Aujourd'hui
Widy Grego. 52 ans. Des bas-fonds de Sainte-Anne aux sommets du trail, le Guadeloupéen se raconte dans une biographie aussi sensible que débridée. Le fils de paysan, en transit à Poitiers, s’apprête à repartir sur son île, dans l’espoir d’y apporter un souffle nouveau.
Le plus souvent, il trimbale sa drôle de silhouette filiforme et rastafari dans la Grand-Rue. C’est là, dans un modeste studio, qu’il a élu domicile à des milliers de kilomètres de son repaire. Widy Grego. Un prénom et un nom qui ne laissent personne indifférent. Une allure, aussi. Le petit milieu de la course à pied connaît par cœur les foulées de ce surdoué du trail, capable de remporter la Jungle marathon, la TransMartinique, le Guadarun, mais aussi de s’aligner au départ de courses plus modestes…
Le bonhomme est souriant, avenant, prévenant.

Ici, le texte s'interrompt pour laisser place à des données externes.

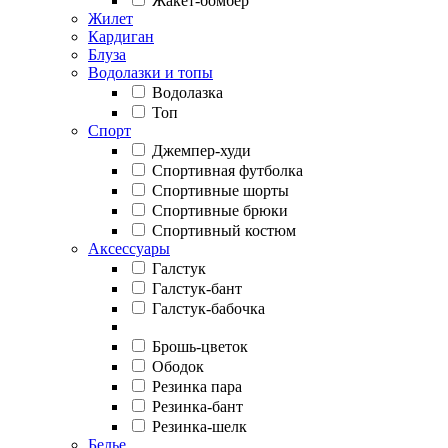
Жакет-бомбер
Жилет
Кардиган
Блуза
Водолазки и топы
Водолазка
Топ
Спорт
Джемпер-худи
Спортивная футболка
Спортивные шорты
Спортивные брюки
Спортивный костюм
Аксессуары
Галстук
Галстук-бант
Галстук-бабочка
Брошь-цветок
Ободок
Резинка пара
Резинка-бант
Резинка-шелк
Белье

En un mot, épatant. D’autant qu’il a eu la riche idée de franchir le rubicond de l’introspection. Dans « Ma vie en diagonale », Widy se met à nu, détricote le fil de son existence. Son récit autobiographique se mêle avec bonheur au carnet de voyage de sa… « Diagonale des fous », édition 2013. À plusieurs reprises, le troisième d’une fratrie de neuf évoque sans retenue sa prime condition sociale. Cette famille pauvre de neuf enfants, qui n’aurait dû le conduire que « sur le chemin de l’alcool et de la drogue ». Extraits : « Je n’étais encore qu’un enfant quand j’ai dû faire face, pour la première fois, à ce sentiment d’exclusion qui a jalonné une grande partie de ma vie d’homme. Pour beaucoup de personnes, la misère est synonyme de marginalisation… »

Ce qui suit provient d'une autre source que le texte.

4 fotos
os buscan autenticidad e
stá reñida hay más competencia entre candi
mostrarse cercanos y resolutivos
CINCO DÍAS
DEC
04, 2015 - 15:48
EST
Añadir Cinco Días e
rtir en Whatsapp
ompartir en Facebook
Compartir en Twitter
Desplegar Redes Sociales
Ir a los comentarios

Sept ans d’exil chez les rastafari
À dire vrai, Widy s’est battu toute sa vie contre la fatalité. Mais il aurait pu aussi lâcher prise devant la sclérose de la société guadeloupéenne. A l’école de foot de Sainte-Anne, en classe, au sein de la troupe de théâtre de l’Office municipal de la culture et des sports… A chaque fois, la même histoire. « Dès que tu entres dans la cour des grands, on te ramène à ta condition. Etre pauvre, c’est comme une condamnation ! » Le récit est touchant, jalonné d’anecdotes rocambolesques. Entre culture du manioc et cordonnerie, petits jobs et grandes échappées solitaires, le Guadeloupéen n’a jamais sombré, avec une force de caractère qui mérite le respect.

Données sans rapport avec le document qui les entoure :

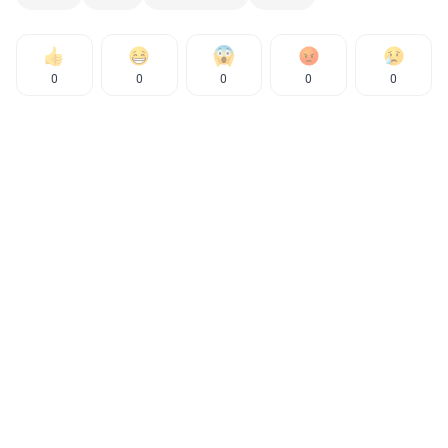
0
0
0
0
0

En 91, sur l’île, peu de gens ont compris son exil de six ans dans une communauté rastafari. Ce fut pourtant un « retour aux sources », comme une purge salvatrice d’un passé tourmenté. « Le rastafarisme a une vraie signification. J’ai mené une vie saine, quasi-monacale. J’en suis sorti tellement plus fort ! » A sa sortie de la communauté, certains de ses proches ne l’ont même pas reconnu. Ses dreadlocks et sa longue barbe ont fait jaser à Saint-Anne. Qu’importe le regard des autres, lui avait trouvé sa raison d’être. D’une certaine manière, la course à pied a constitué son deuxième point d’équilibre. À 52 piges, après une décennie (2004-2014) d’épreuves à succès et une notoriété à l’avenant, Widy a pourtant décidé de « se poser ». Le 28 novembre, au côté de sa compagne Jackye, l’ultra-trailer s’envolera vers Pointe-à-Pitre.
Il refermera une parenthèse poitevine de trois ans, plus riche d’une double formation d’éducateur sportif et en tourisme vert. Son grand projet consiste à ouvrir un « glamping » à l’horizon 2017, tout en assurant la promotion du sport nature sur l’île. « Là-bas, on considère encore que le trail est un sport de blancs. Je veux changer cette image et permettre aux jeunes de s’élever. »
Dans son ouvrage, Widy évoque sans concession le racisme, les racines de la pauvreté, la bataille autour de la langue en Guadeloupe… Avec souvent des prises de position iconoclastes. Il assume son affranchissement aux règles de bienséance et avoue « ne pas avoir peur de l’accueil qu’on lui réservera ». Widy dérange (un peu) parce qu’il secoue le cocotier des clichés. Il laisse à d’autres la diagonale du flou.